Recently, the New York Times featured an article showcasing how the technology works, who the players are, and what role they’re playing. We thought it would be interesting to examine how data scientists and engineers are creating an autonomous driving future.

The fact is, the future is here.

“Autonomous cars have arrived. Uber has a fleet operating in Pittsburgh, Google’s parent company is closer to coming to market with its driverless project and the federal government has begun to issue guidelines on how the cars should work.” (From NYT Article)

Most animals (95%) use vision to navigate their environments, and people who are pushing the boundaries of AI believe their technology should do the same. We help our customers prepare accurate datasets for their computer vision algorithms.

For instance, notice the camera on top of the car in the image above. The raw images contain objects like road signs, traffic lights, or moving objects - like people. To train both their recognition and decision-making algorithms, we take their raw data and deliver it back with bounding boxes and labels that accurately categorize and identify those objects. These enriched images are then used to “teach” autonomous systems how to recognize the objects, and how to decide on the appropriate response.

The car’s sensors gather data on nearby objects, like their size and rate of speed. It categorizes the objects — as cyclists, pedestrians or other cars and objects — based on how they are likely to behave. (From NYT Article)

For those using lidar, an active laser sensor system illuminates the car’s surroundings, creating what are known as point clouds. We transform those images into 3-D annotations. This lidar data is annotated to provide accurate georeferenced coordinates that are used to replicate the reality of a car’s surroundings, creating the AI that makes the technology safer and more reliable. This makes it possible for our customers to build better learning systems, and ultimately, safer autonomous vehicles.

Another way we help our customers is by providing enriched data for contextual situations, otherwise known as semantic understanding. We help take image understanding from low-level image features to high-level semantics by identifying objects and events, which provides situational understanding to help our customers create more advanced learning systems.

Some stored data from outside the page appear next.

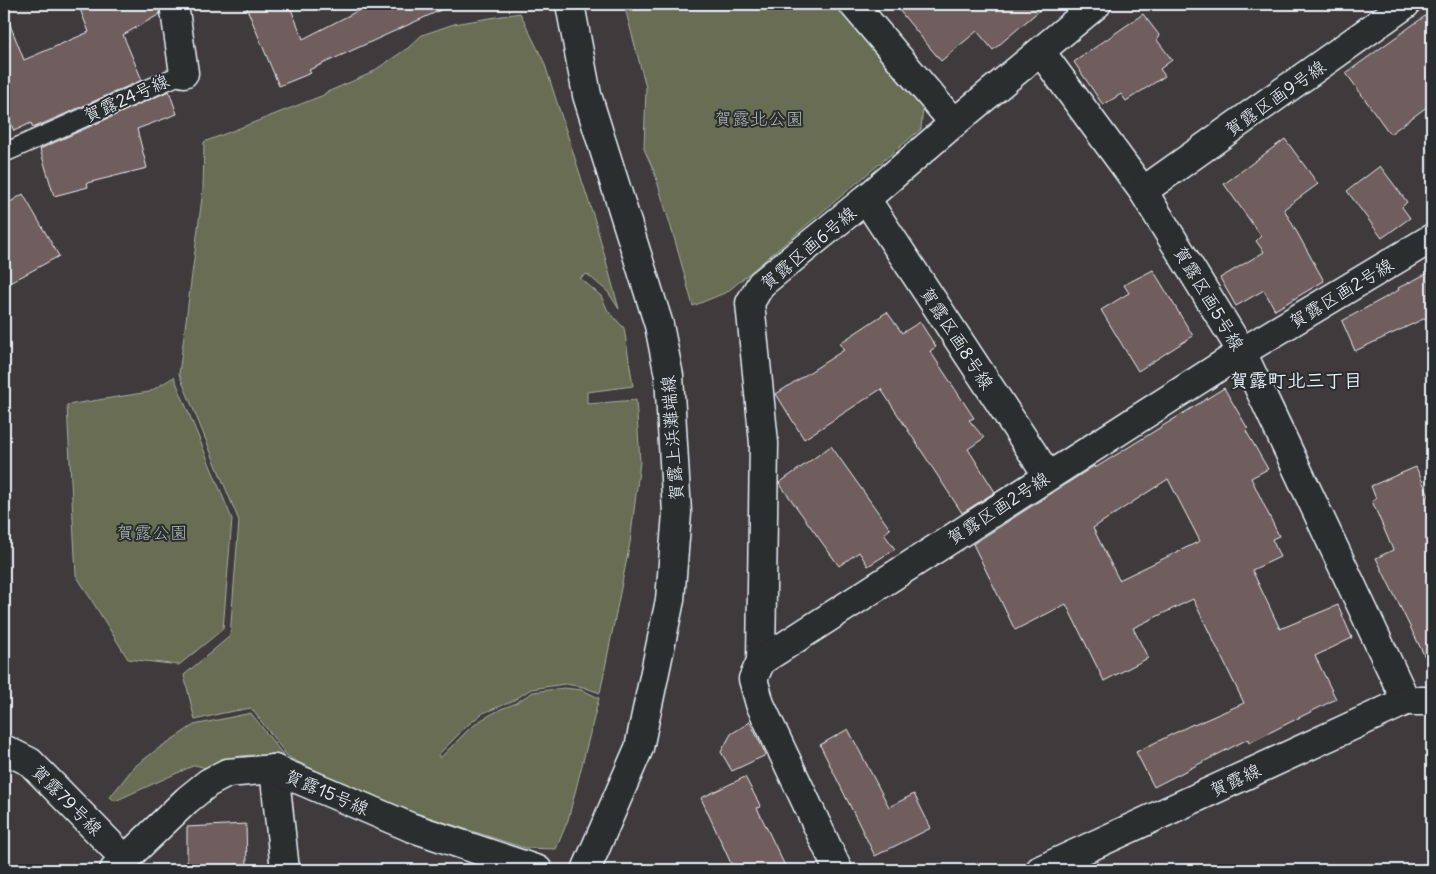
<svg xmlns="http://www.w3.org/2000/svg" width="1436" height="874" viewBox="0 0 1436 874" font-family="Delius,'Klee One',sans-serif">
<style>
.green{fill:#676d52;stroke:#a8afa5}
.building{fill:#705d5d;stroke:#e8f1f8;fill-rule:evenodd}
.lines{fill:none;stroke-linecap:round;stroke-linejoin:round}
.service-casing{stroke:#e8f1f8;stroke-width:21}
.minor-casing{stroke:#e8f1f8;stroke-width:31}
.tertiary-casing{stroke:#e8f1f8;stroke-width:31}
.service{stroke:#2a2d2e;stroke-width:18}
.minor{stroke:#2a2d2e;stroke-width:28}
.tertiary{stroke:#2a2d2e;stroke-width:28}
.labels{text-anchor:middle;dominant-baseline:central;stroke-width:4;stroke-linejoin:round;paint-order:stroke}
.street-label{font-size:18px;fill:#e8f1f8;stroke:#2a2d2e}
.park-label{font-size:18px;fill:#aeb6ad;stroke:#2a2d2e}
.neighbourhood-label{font-size:19px;font-weight:bold;fill:#e8f1f8;stroke:#2a2d2e}
</style>
<rect width="100%" height="100%" fill="#3f3b3c"/>
<filter id="ink" filterUnits="userSpaceOnUse"><feTurbulence type="fractalNoise" baseFrequency=".02" numOctaves="2"/><feDisplacementMap in="SourceGraphic" scale="10" xChannelSelector="R" yChannelSelector="G"/><feConvolveMatrix kernelMatrix="1 2 1 2 8 2 1 2 1" color-interpolation-filters="sRGB"/></filter>
<g filter="url(#ink)">
<g class="green">
<path d="M 622,4 L 837,4 L 923,107 L 921,129 L 727,292 L 693,306 L 676,244 L 654,171 L 644,149 L 646,87 L 626,12 Z"/>
<path d="M 520,13 L 544,62 L 596,224 L 619,309 L 608,292 L 587,274 L 580,278 L 601,296 L 608,311 L 624,328 L 633,386 L 587,392 L 587,404 L 636,400 L 640,462 L 630,543 L 600,693 L 583,687 L 565,684 L 531,689 L 511,702 L 483,713 L 469,724 L 438,755 L 440,758 L 468,730 L 481,720 L 501,709 L 514,704 L 533,692 L 564,688 L 582,690 L 599,698 L 568,820 L 556,849 L 525,848 L 378,801 L 288,757 L 251,708 L 223,713 L 195,720 L 184,675 L 230,636 L 239,521 L 179,374 L 203,190 L 204,142 L 324,95 L 325,93 L 369,74 L 408,48 L 422,35 L 454,24 Z"/>
<path d="M 174,377 L 232,519 L 223,629 L 179,665 L 128,659 L 76,575 L 67,405 L 149,392 Z"/>
<path d="M 251,713 L 284,756 C 251,755 236,752 206,768 L 195,765 L 115,801 L 110,797 L 134,767 L 159,748 L 194,725 Z"/>
</g>
<g class="building">
<path d="M 78,4 L 159,4 L 160,14 L 123,35 L 142,80 L 33,128 L 31,123 L 14,131 L 4,107 L 4,13 L 5,12 L 24,60 L 89,32 Z"/>
<path d="M 245,4 L 289,4 L 303,39 L 371,4 L 454,4 L 309,70 L 311,73 L 279,86 Z"/>
<path d="M 894,4 L 1047,4 L 993,50 L 977,31 L 941,61 Z"/>
<path d="M 1432,11 L 1432,103 L 1390,134 L 1346,73 Z"/>
<path d="M 1143,14 L 1159,35 L 1157,40 L 1172,60 L 1160,69 L 1165,76 L 1126,101 L 1121,94 L 1103,105 L 1074,62 Z"/>
<path d="M 169,91 L 177,114 L 137,129 L 147,168 L 87,183 L 88,187 L 54,196 L 40,149 Z"/>
<path d="M 1285,139 L 1318,184 L 1284,209 L 1324,281 L 1275,310 L 1264,290 L 1236,306 L 1220,278 L 1264,252 L 1256,241 L 1261,236 L 1224,184 Z"/>
<path d="M 1380,166 L 1407,202 L 1402,207 L 1410,218 L 1382,238 L 1347,191 Z"/>
<path d="M 23,194 L 59,256 L 4,286 L 4,206 Z"/>
<path d="M 1153,270 L 1193,336 L 1138,371 L 1101,310 L 1129,293 L 1124,285 Z"/>
<path d="M 1432,271 L 1432,315 L 1355,351 L 1342,321 L 1399,290 L 1398,288 Z"/>
<path d="M 887,312 L 902,333 L 920,322 L 936,347 L 930,351 L 974,418 L 969,420 L 984,438 L 968,449 L 995,492 L 962,513 L 881,389 L 804,439 L 776,394 L 844,350 L 840,343 Z"/>
<path d="M 1224,388 L 1248,429 L 1246,431 L 1268,469 L 1251,478 L 1279,536 L 1272,539 L 1280,557 L 1252,570 L 1280,629 L 1338,605 L 1352,638 L 1315,656 L 1336,699 L 1249,743 L 1248,739 L 1154,787 L 1136,752 L 1193,724 L 1194,725 L 1244,703 L 1193,599 L 1133,628 L 1148,658 L 1104,681 L 1066,604 L 1015,630 L 973,544 L 1094,466 L 1095,468 ZM 1168,479 L 1200,541 L 1119,580 L 1093,528 Z"/>
<path d="M 831,446 L 890,529 L 884,534 L 895,549 L 868,566 L 859,552 L 839,566 L 779,483 Z"/>
<path d="M 1416,467 L 1432,503 L 1432,671 L 1376,558 L 1393,550 L 1372,501 L 1376,499 L 1371,486 Z"/>
<path d="M 750,722 L 766,755 L 732,771 L 721,752 L 731,734 Z"/>
<path d="M 848,729 L 889,807 L 914,794 L 931,828 L 875,856 L 820,745 Z"/>
<path d="M 745,777 L 761,807 L 757,808 L 787,870 L 734,870 L 701,798 Z"/>
<path d="M 246,824 L 247,864 L 187,866 L 187,827 Z"/>
</g>
<g class="lines">
<defs>
<path id="service" d="M 4,153 L 184,73"/>
<g id="minor">
<path d="M 174,4 L 184,73"/>
<path d="M 853,4 L 954,123"/>
<path d="M 1041,52 L 1143,191 L 1242,352 L 1406,701"/>
<path d="M 1143,191 L 1406,4"/>
<path d="M 866,199 L 1048,476"/>
<path d="M 761,661 L 764,443 L 750,303 L 761,284 L 866,199 L 954,123 L 1097,4"/>
<path d="M 4,749 L 30,762 L 125,859"/>
<path d="M 274,769 L 285,870"/>
<path d="M 114,870 L 187,800 L 208,783 L 227,773 L 274,769 L 410,827 L 538,870"/>
<path d="M 838,870 L 760,704 L 753,679 L 761,661 L 1242,352 L 1432,238"/>
<path d="M 1040,870 L 1406,701 L 1432,701"/>
</g>
<path id="tertiary" d="M 570,4 L 587,95 L 659,325 L 669,376 L 677,513 L 670,600 L 639,748 L 586,870"/>
</defs>
<use href="#service" class="service-casing"/>
<use href="#minor" class="minor-casing"/>
<use href="#tertiary" class="tertiary-casing"/>
<use href="#service" class="service"/>
<use href="#minor" class="minor"/>
<use href="#tertiary" class="tertiary"/>
</g>
</g>
<g class="labels">
<g class="street-label">
<text transform="translate(126 98) rotate(-24)">賀露24号線</text>
<text transform="translate(1275 98) rotate(-35)">賀露区画9号線</text>
<text transform="translate(808 248) rotate(-40)">賀露区画6号線</text>
<text transform="translate(1341 293) rotate(-31)">賀露区画2号線</text>
<text transform="translate(1209 298) rotate(59)">賀露区画5号線</text>
<text transform="translate(957 338) rotate(57)">賀露区画8号線</text>
<text transform="translate(672 438) rotate(-94)">賀露上浜灘端線</text>
<text transform="translate(998 508) rotate(-33)">賀露区画2号線</text>
<text transform="translate(1235 780) rotate(-25)">賀露線</text>
<text transform="translate(327 792) rotate(23)">賀露15号線</text>
<text transform="translate(67 800) rotate(45)">賀露79号線</text>
</g>
<g class="park-label">
<text x="759" y="118">賀露北公園</text>
<text x="152" y="532">賀露公園</text>
</g>
<g class="neighbourhood-label">
<text x="1296" y="380">賀露町北三丁目</text>
</g>
</g>
<rect width="1436" height="874" fill="none" stroke="#2a2d2e" stroke-width="20"/>
<rect x="10" y="10" width="1416" height="854" fill="none" stroke="#e8f1f8" stroke-width="2" filter="url(#ink)"/>
</svg>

These are just a few of the ways we’re helping our customers define the future of autonomous vehicles. The ugly truth is that data scientists spend close to 80% of their time on data preparation. This is an expensive proposition when you consider that their time could be used far more efficiently by solving complex problems, instead of processing thousands of images. We’re here to free them up by offering a dependable and elastic way to prepare accurate datasets so they can focus on building incredible technology.